Question

A 91.5 kg football player running east at 2.73 m/s tackles a 63.5 kg player running east at 3.09 m/s. what is their velocity afterward? PLEASE HELP

Answer 1

Answer:

The velocity of the players will be 2.88 m/s in the east direction.

Explanation:

Let 'v' be the velocity of the players after collision.

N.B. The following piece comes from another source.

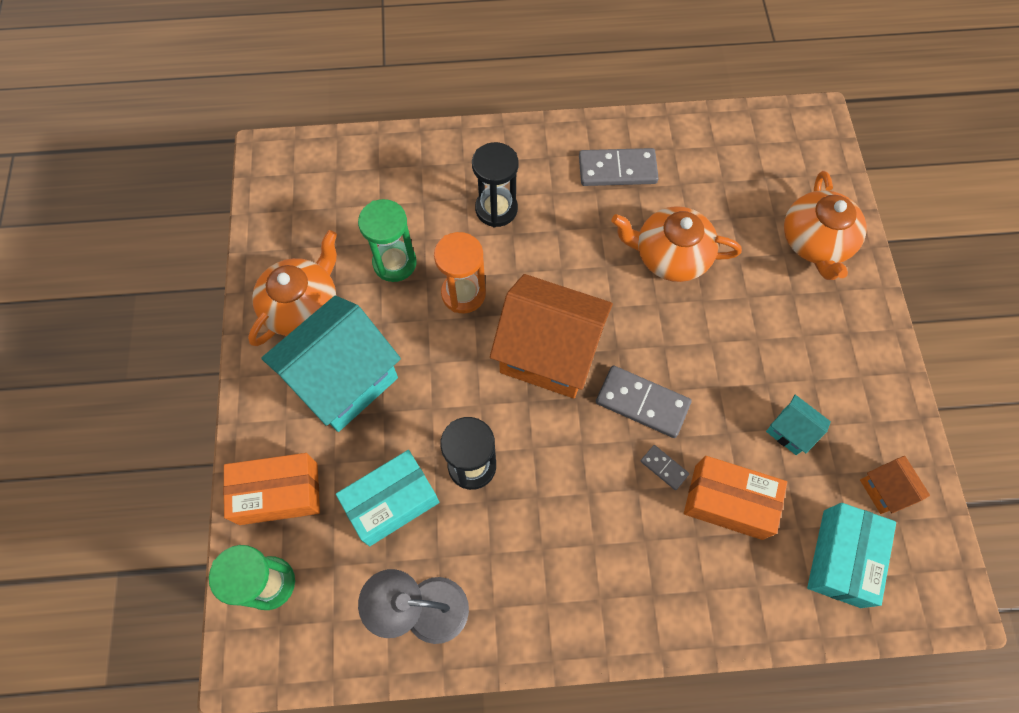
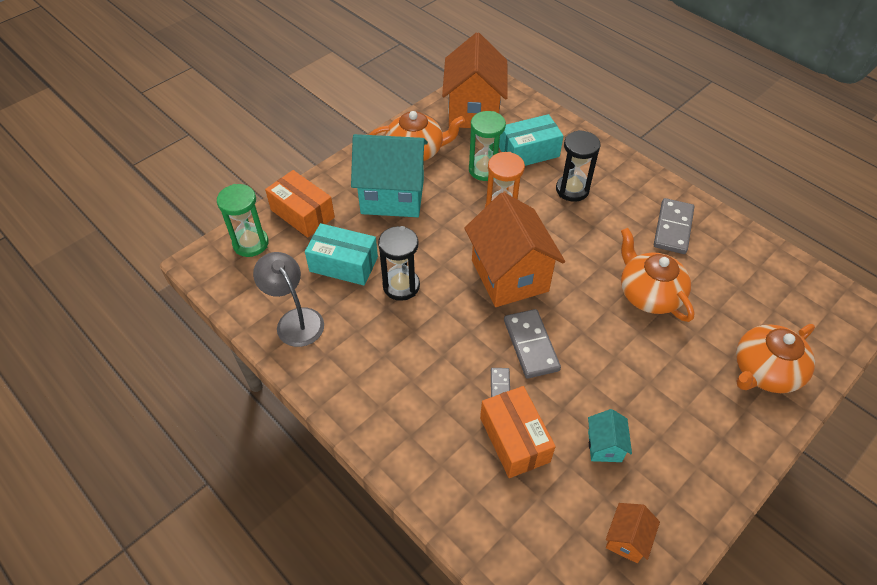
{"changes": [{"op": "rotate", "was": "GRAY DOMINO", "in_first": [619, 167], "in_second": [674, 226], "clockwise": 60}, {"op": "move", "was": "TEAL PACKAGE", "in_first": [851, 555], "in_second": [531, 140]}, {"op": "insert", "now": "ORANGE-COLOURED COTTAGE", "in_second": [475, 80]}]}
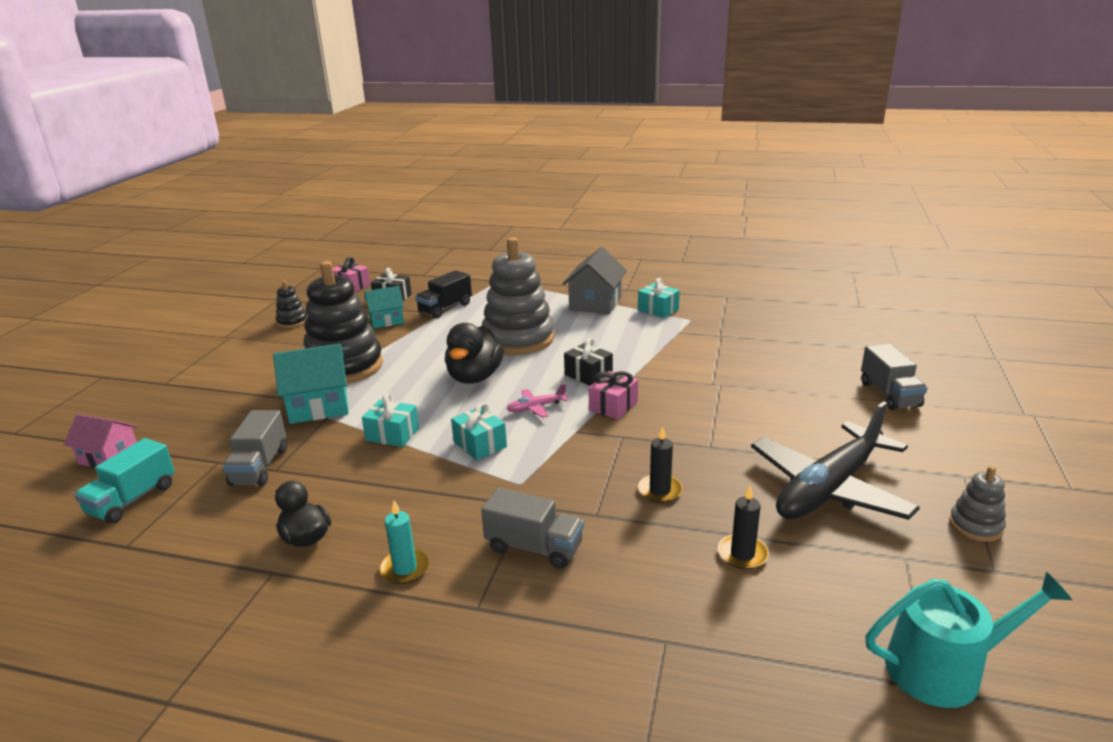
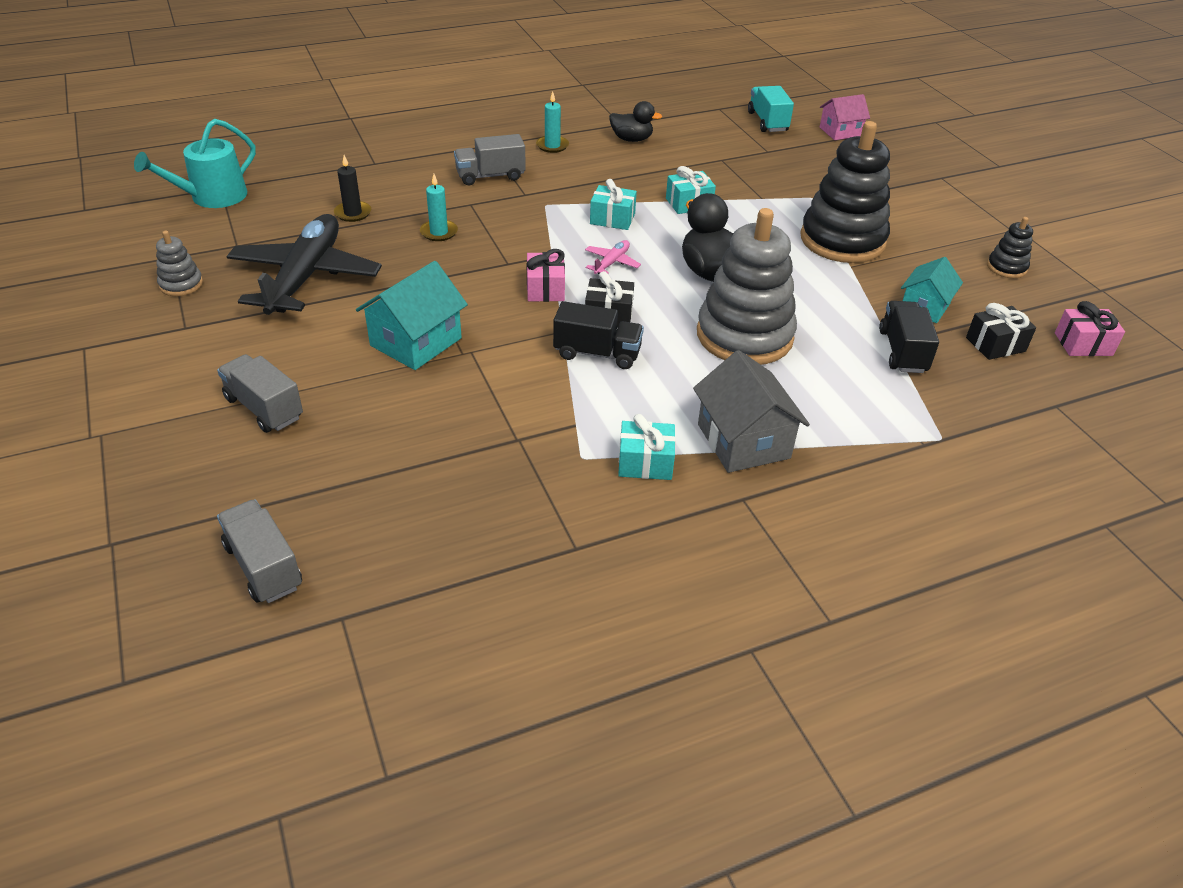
{"changes": [{"op": "move", "was": "TEAL COTTAGE", "in_first": [311, 384], "in_second": [412, 315]}, {"op": "move", "was": "GRAY TRUCK", "in_first": [254, 448], "in_second": [259, 551]}, {"op": "recolor", "was": "JET-BLACK CANDLE", "now": "TEAL CANDLE", "in_first": [660, 464], "in_second": [439, 207]}, {"op": "insert", "now": "JET-BLACK TRUCK", "in_second": [598, 335]}]}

Consider the east direction as positive direction.

Given:

Mass of the first player  is, $m_1 = 91.5$ kg  

Initial velocity of the first player  is, $u_1 = 2.73$ m/s  

Mass of the second player  is, $m_2 = 63.5$ kg  

Initial velocity of the second player is, $u_2 = 3.09$ m/s  

In order to solve this problem we use the law of conservation of momentum which says that the total momentum must be conserved before and after the collision. So we can write:

$p_i = p_f\\m_1 u_1 + m_2 u_2 = (m_1 + m_2)v$

Solving for v, we get:

$v = \frac{m_1 u_1+m_2 u_2}{m_1+m_2}=\frac{(91.5)(2.73)+(63.5)(3.09)}{91.5+63.5}=2.88\ m/s$

Therefore, their velocity after the collision is 2.88 m/s.

The sign of the velocity after collision is positive. So, the players will move in the east direction only after collision.